» Passage shown:
· · ·

In [4]:
import lmfit
from lmfit import minimize, Parameters, fit_report
import numpy as np
import matplotlib as mpl
from matplotlib import pyplot as plt
import Analysis
from scipy.optimize import least_squares
%matplotlib

Using matplotlib backend: TkAgg


In [241]:
def sigmoid(x,v0):
    return 1.0 / (1 + np.exp(np.array((-x+v0)/0.1,dtype='float')))


def residual(params, x, y, v0, eps_data):

    model_r = params[0] + params[1] * np.sin(x*params[2] + (params[3]+params[4]*np.pi)) + params[5] * (x - v0)
    model_l = params[0] + params[1] * np.sin(x*params[2] + params[3]) + params[5] * (x - v0)
    
    out_r = (y-model_r)*sigmoid(x,v0)
    out_l = (y-model_l)*(1.0-sigmoid(x,v0))
    
    return (out_r+out_l)/eps_data



In [5]:
def search(seq, t):  
    min = 0
    max = len(seq) - 1
    while True:        
        m = (min + max) // 2
        if max <= min:
            if np.abs(t-seq[m]) < np.abs(t-seq[m-1]):          
                return m
            else:
                return m-1        
        if seq[m] < t:
            min = m + 1
        elif seq[m] > t:
            max = m - 1
        else:
            return m

In [243]:
def regression(x_min, x_max, data, loss = 'linear', eps = 0.1, plot=False, x_scale = 1.0):
    
    i_min = search(data.x,x_min)
    i_max = search(data.x,x_max)+1
    
    if i_min < 0:
        i_min = 0
    if i_max > len(data.x):
        i_max = len(data.x)
    
    x = data.x[i_min:i_max]
    y = data.y[i_min:i_max]
    
    
    
    a = (np.percentile(y,99)-np.percentile(y,1))/2.0
    
    params = []
    bounds = ([],[])
    
    h = np.mean(y)
    params.append(h) #height
    bounds[0].append(h*0.99)
    bounds[1].append(h*1.01)
    
    params.append(a) #amplitude
    bounds[0].append(a*0.8)
    bounds[1].append(a*1.2)
    
    params.append(0.63) #frequency
    bounds[0].append(0.6)
    bounds[1].append(0.77)
    
    params.append(0.0) #phase
    bounds[0].append(0.0)
    bounds[1].append(2*np.pi)
    
    params.append(np.random.uniform(0.1,1.9)) #delta phase
    bounds[0].append(0.0)
    bounds[1].append(2)

· · ·

» Data drawn from a collection:
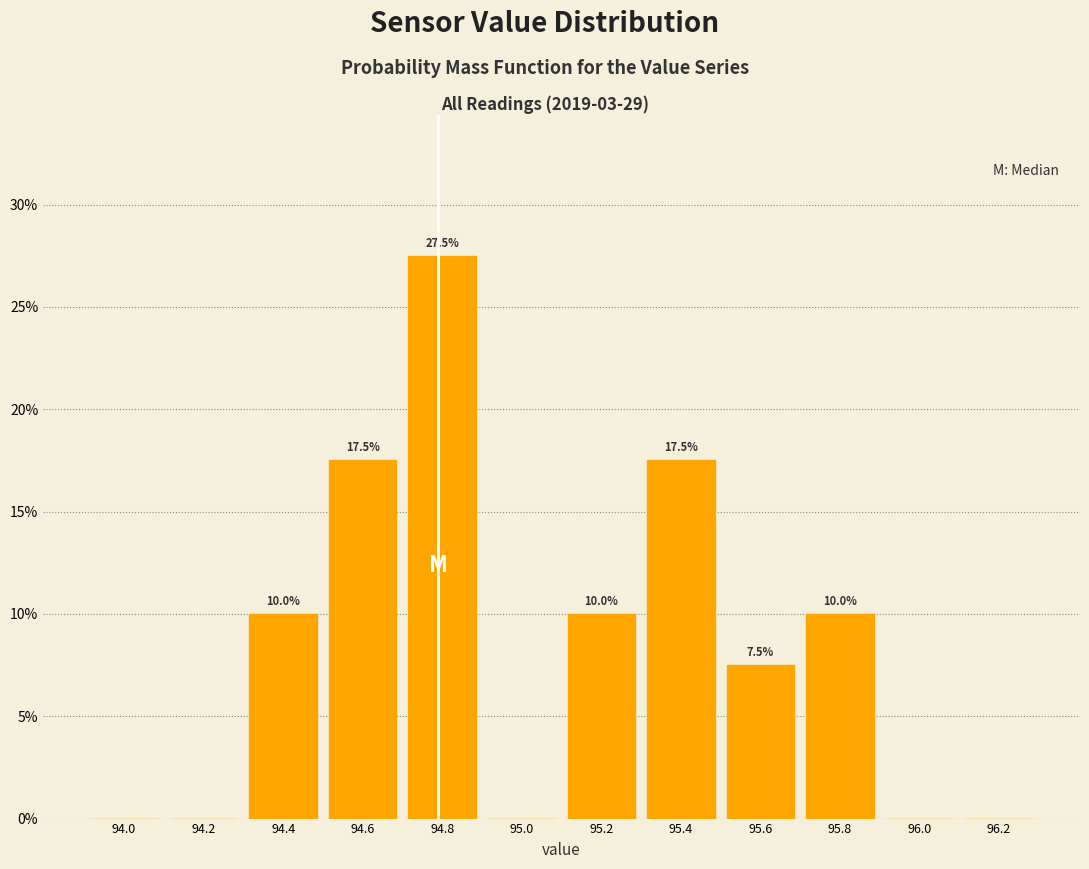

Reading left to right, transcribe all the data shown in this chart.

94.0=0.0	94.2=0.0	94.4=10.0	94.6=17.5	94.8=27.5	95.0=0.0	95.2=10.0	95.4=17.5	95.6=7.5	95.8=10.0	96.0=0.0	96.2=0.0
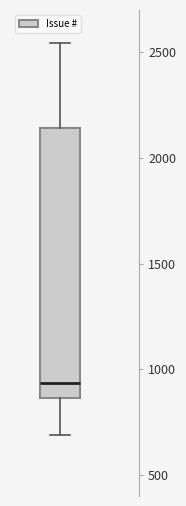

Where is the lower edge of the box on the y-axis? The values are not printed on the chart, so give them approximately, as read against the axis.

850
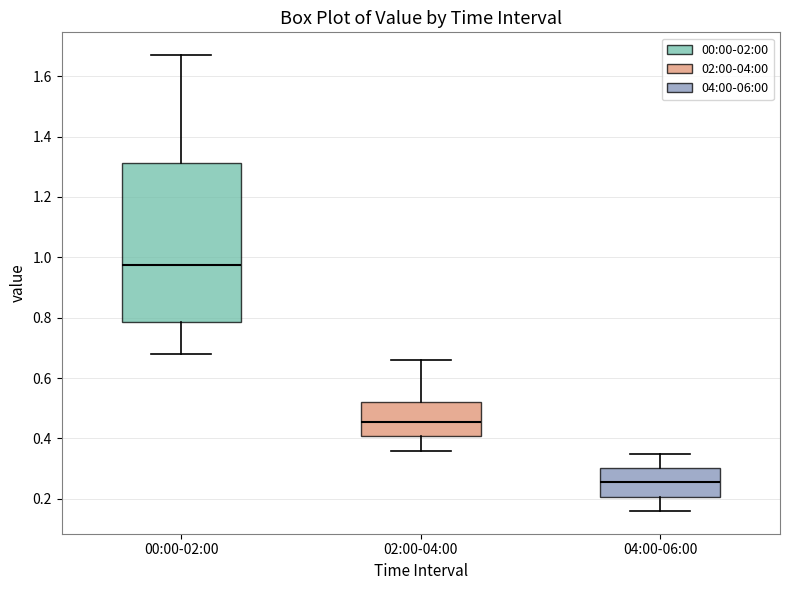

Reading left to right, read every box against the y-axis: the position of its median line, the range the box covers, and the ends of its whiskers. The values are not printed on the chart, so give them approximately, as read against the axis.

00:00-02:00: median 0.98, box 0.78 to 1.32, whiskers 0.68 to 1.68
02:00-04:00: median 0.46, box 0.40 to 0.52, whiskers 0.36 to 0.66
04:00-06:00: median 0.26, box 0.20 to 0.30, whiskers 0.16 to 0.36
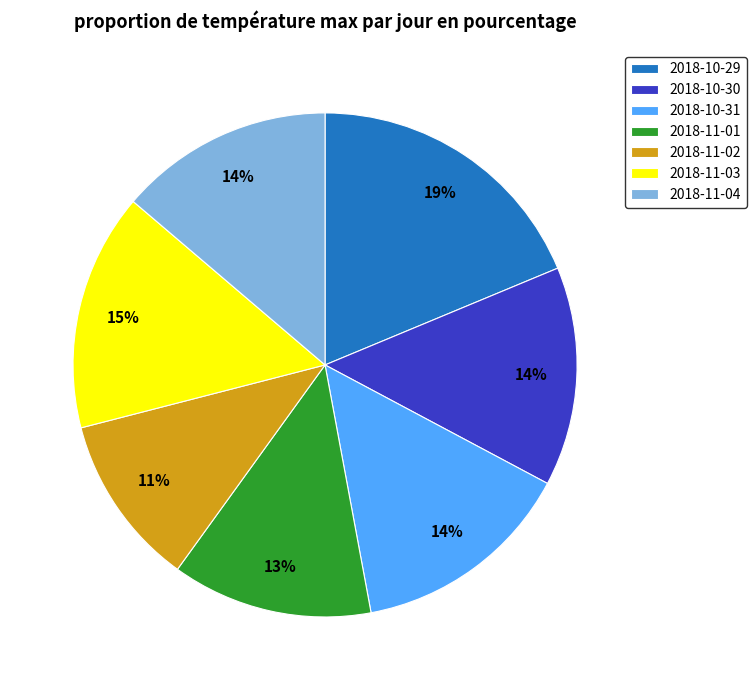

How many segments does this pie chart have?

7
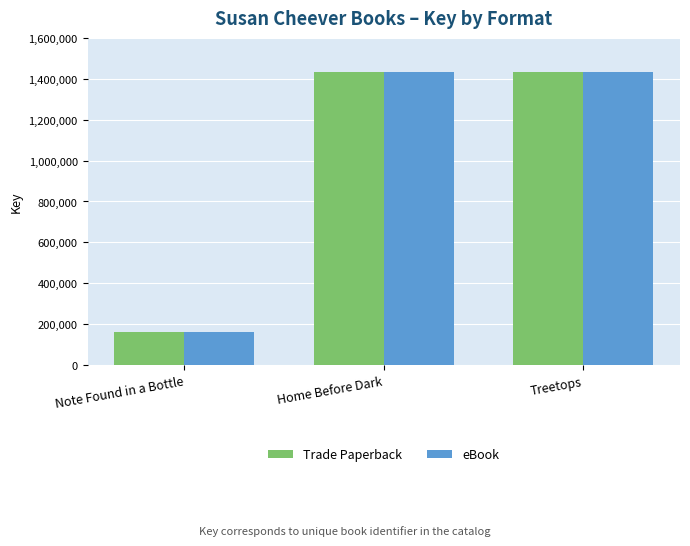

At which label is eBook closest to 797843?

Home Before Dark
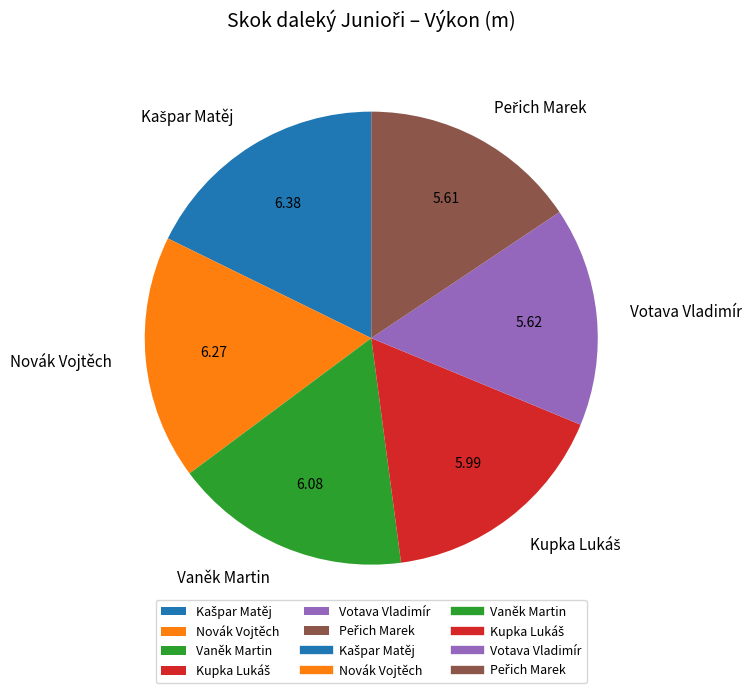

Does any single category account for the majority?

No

· · ·

» Exercise tasks:
1/ In the listing, switch "category" to "segment" in everything from the line containing "Does any single" down to the end of the listing, and give back only those lines with nothing else altered.
2/ Please resume the curve-fitting code from the point where it stops.
The listing is unrelated to the curve-fitting code.

» Task responses:
1/
Does any single segment account for the majority?

No

2/
    
    params.append(0.0) #slope
    bounds[0].append(-0.02)
    bounds[1].append(0.02)
    
    v0 = (x_min+x_max)/2.0
    
    out = least_squares(residual, x0 = params, bounds=bounds, loss=loss, x_scale = x_scale, args=(x , y, v0, eps))
    
    if plot:
        params = out['x']
        model_r = params[0] + params[1] * np.sin(x*params[2] + (params[3]+params[4]*np.pi)) + params[5] * (x - v0)
        model_l = params[0] + params[1] * np.sin(x*params[2] + params[3]) + params[5] * (x - v0)
        plt.plot(x,y)
        plt.plot(x,model_r,c='r')
        plt.plot(x,model_l,c='k')
    
    return out    

In [339]:
def multi_reg_param_ci(data, x_min, x_max, result, eps): 
    i_min = search(data.x,x_min)
    i_max = search(data.x,x_max)+1

    if i_min < 0:
        i_min = 0
    if i_max > len(data.x):
        i_max = len(data.x)

    N = float(i_max - i_min)
    k = len(result.x)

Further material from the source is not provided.